_Given task 1_
Answer these questions using the article on forest wildlife in farmland, each on its own line:
(a) Which two crops do Indiana farmers regularly produce record yields of?
(b) What academic position does the author hold?
(c) According to the article, awareness of soil erosion costs has played a large role in what change?
_Given task 2_
For each statement below, say whether it agrees with the article on forest wildlife in farmland. Answer yes or no, and quote the exact words from the article that decide it.
(a) The article links soil erosion to conventional tillage practices.
(b) The article claims most people are already well acquainted with agriculture's effects on native wildlife.
(c) The article calls recognizing costs the first step toward reducing them.
_Given task 3_
Carry on the article on forest wildlife in farmland from the point where it stops.

_Source_
───

Summer 1997

Forest Wildlife in Farmland: Responses to Agriculture

Robert K. Swihart, Associate Professor of Wildlife Ecology

Agriculture in the U.S. has provided immense benefits to humans on both regional and global scales. In Indiana we can point with pride to the efficiency, ingenuity, and work ethic of farmers that regularly produce record yields of corn and soybeans. As with any successful enterprise, though, agriculture is associated with costs as well as benefits. Recognition of these costs is the first step toward reducing them. For instance, most of us are by now familiar with the economic and environmental costs of soil erosion caused by conventional tillage practices. And this awareness has played a large role in the switch to systems of conservation tillage over the last decade. But we are less familiar with the direct and indirect impacts that agriculture has had on native wildlife.

───

_Record extracts_

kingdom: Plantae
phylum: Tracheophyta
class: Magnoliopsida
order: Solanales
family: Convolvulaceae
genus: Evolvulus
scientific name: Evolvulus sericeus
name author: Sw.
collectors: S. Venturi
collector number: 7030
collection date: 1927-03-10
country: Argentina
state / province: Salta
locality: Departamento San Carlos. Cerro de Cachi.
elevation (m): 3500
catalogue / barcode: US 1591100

───

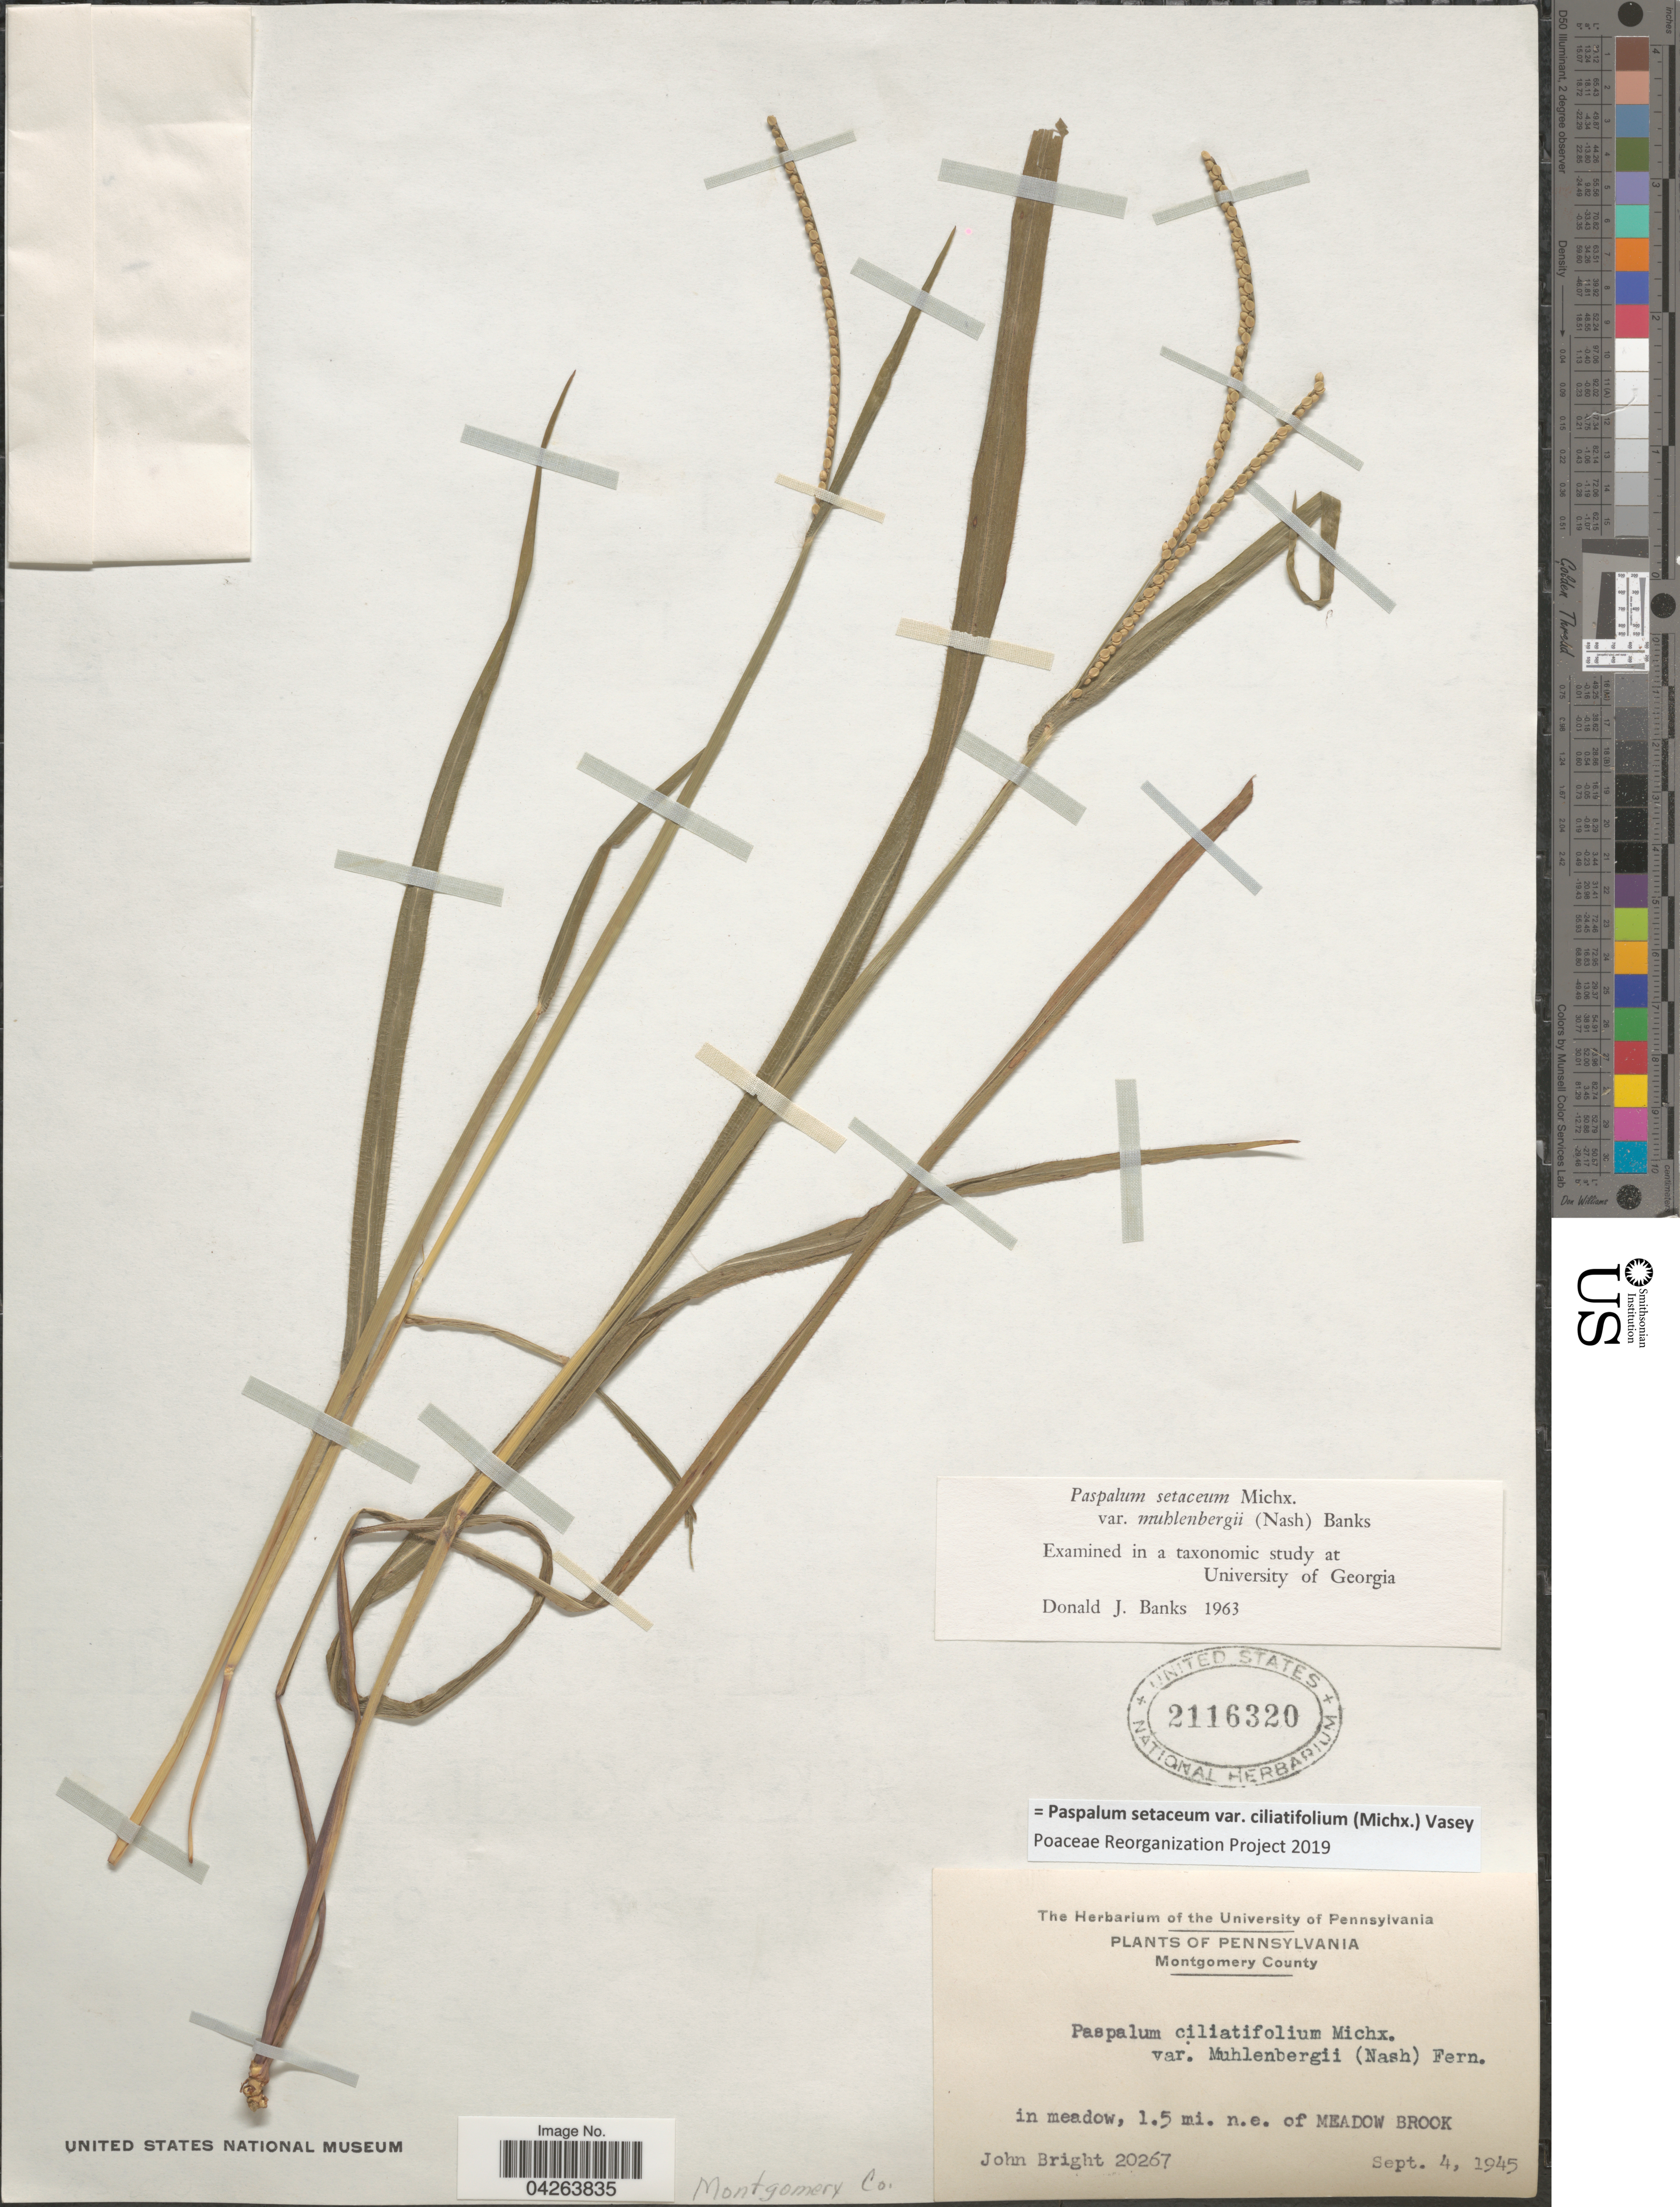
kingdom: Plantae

───

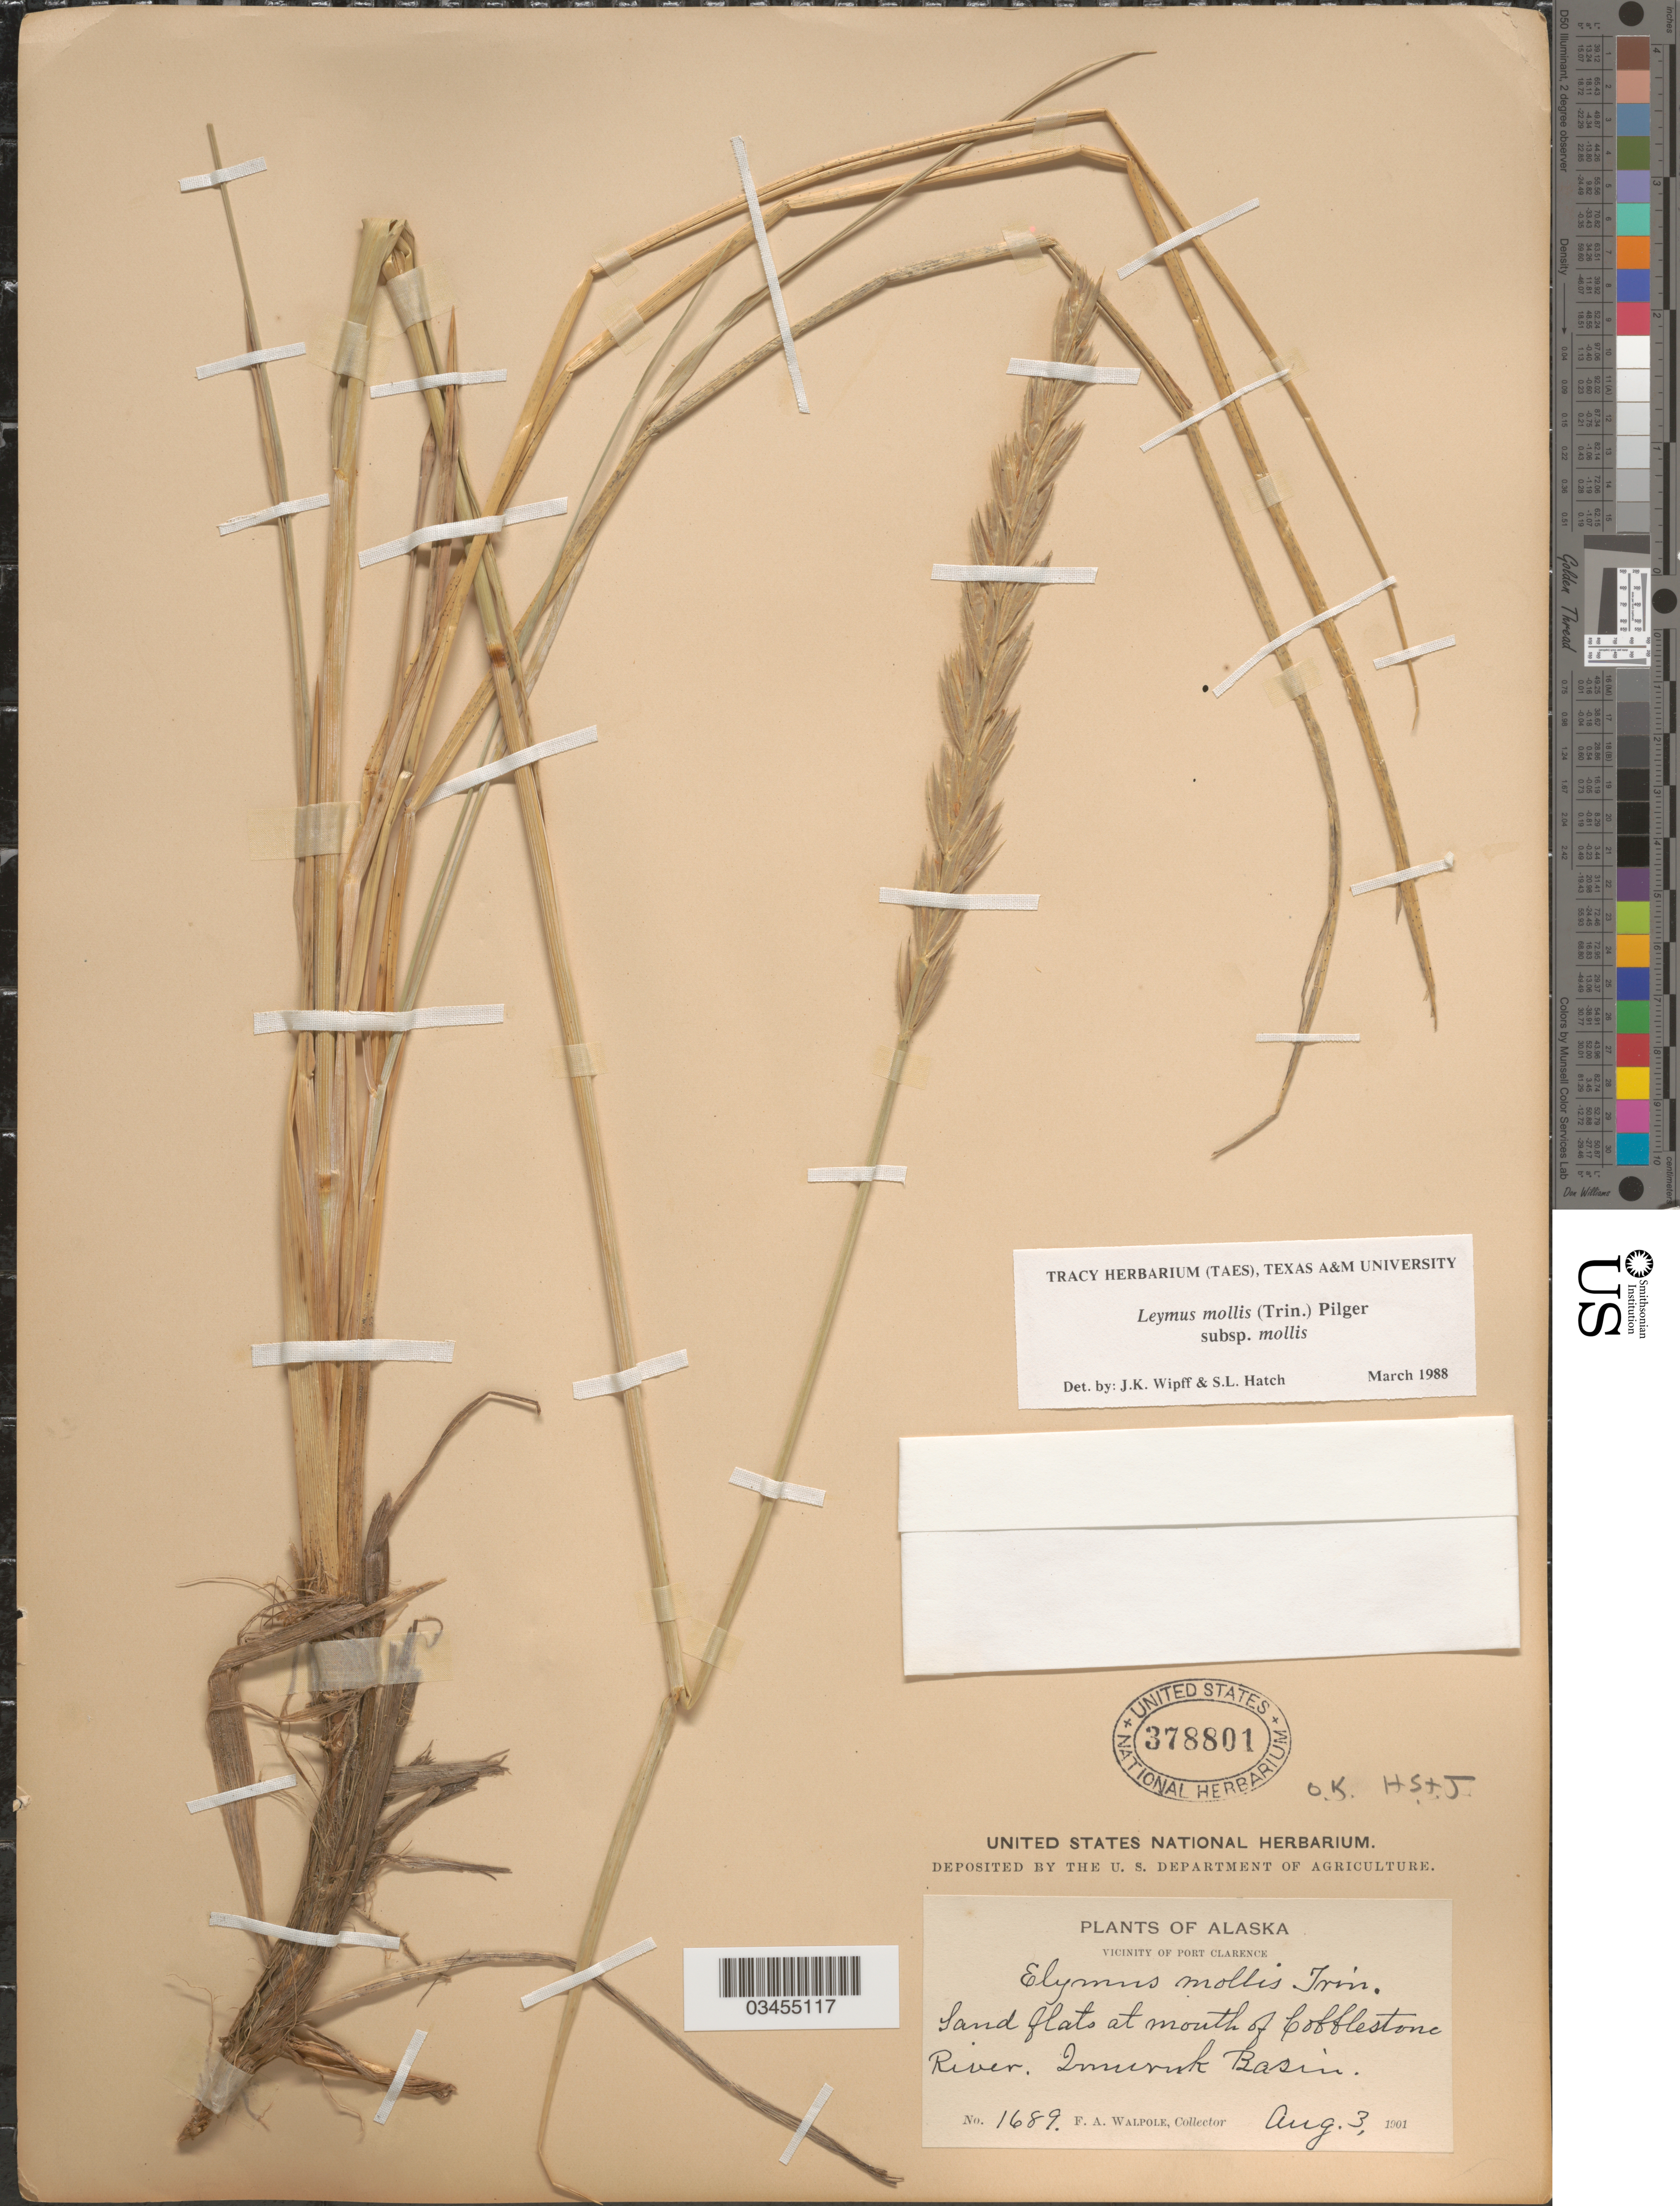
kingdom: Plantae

───

_Final result 1_
(a) Corn and soybeans.
(b) Associate Professor of Wildlife Ecology.
(c) The switch to systems of conservation tillage over the last decade.

_Final result 2_
(a) Yes: "soil erosion caused by conventional tillage practices"
(b) No: "But we are less familiar with the direct and indirect impacts that agriculture has had on native wildlife."
(c) Yes: "Recognition of these costs is the first step toward reducing them."

_Final result 3_
Changes in Habitat

Historically, the shift to agricultural landscapes in the midwest was accomplished by clearing of forests and draining of wetlands. More recently, conversion of native habitat has been due primarily to development. In Indiana, we have lost 78% of our original forest and 86% of our wetlands, many of which are forested. These losses are significant because the Central Hardwood Region is home to approximately 260 species of terrestrial vertebrates, and untold numbers of species use wetlands during at least part of each year. Although many wildlife species thrive in farmland, common sense suggests that such large reductions in amount of native habitat could also reduce the numbers of wildlife for some species. In intensively farmed areas such as northern and central Indiana, many native woodlands and wetlands occur as fragments of habitat surrounded by fields. A recent report of the Indiana Forest Roundtable ranked fragmentation and destruction of forestlands as the most important forest issue Facing Indiana today.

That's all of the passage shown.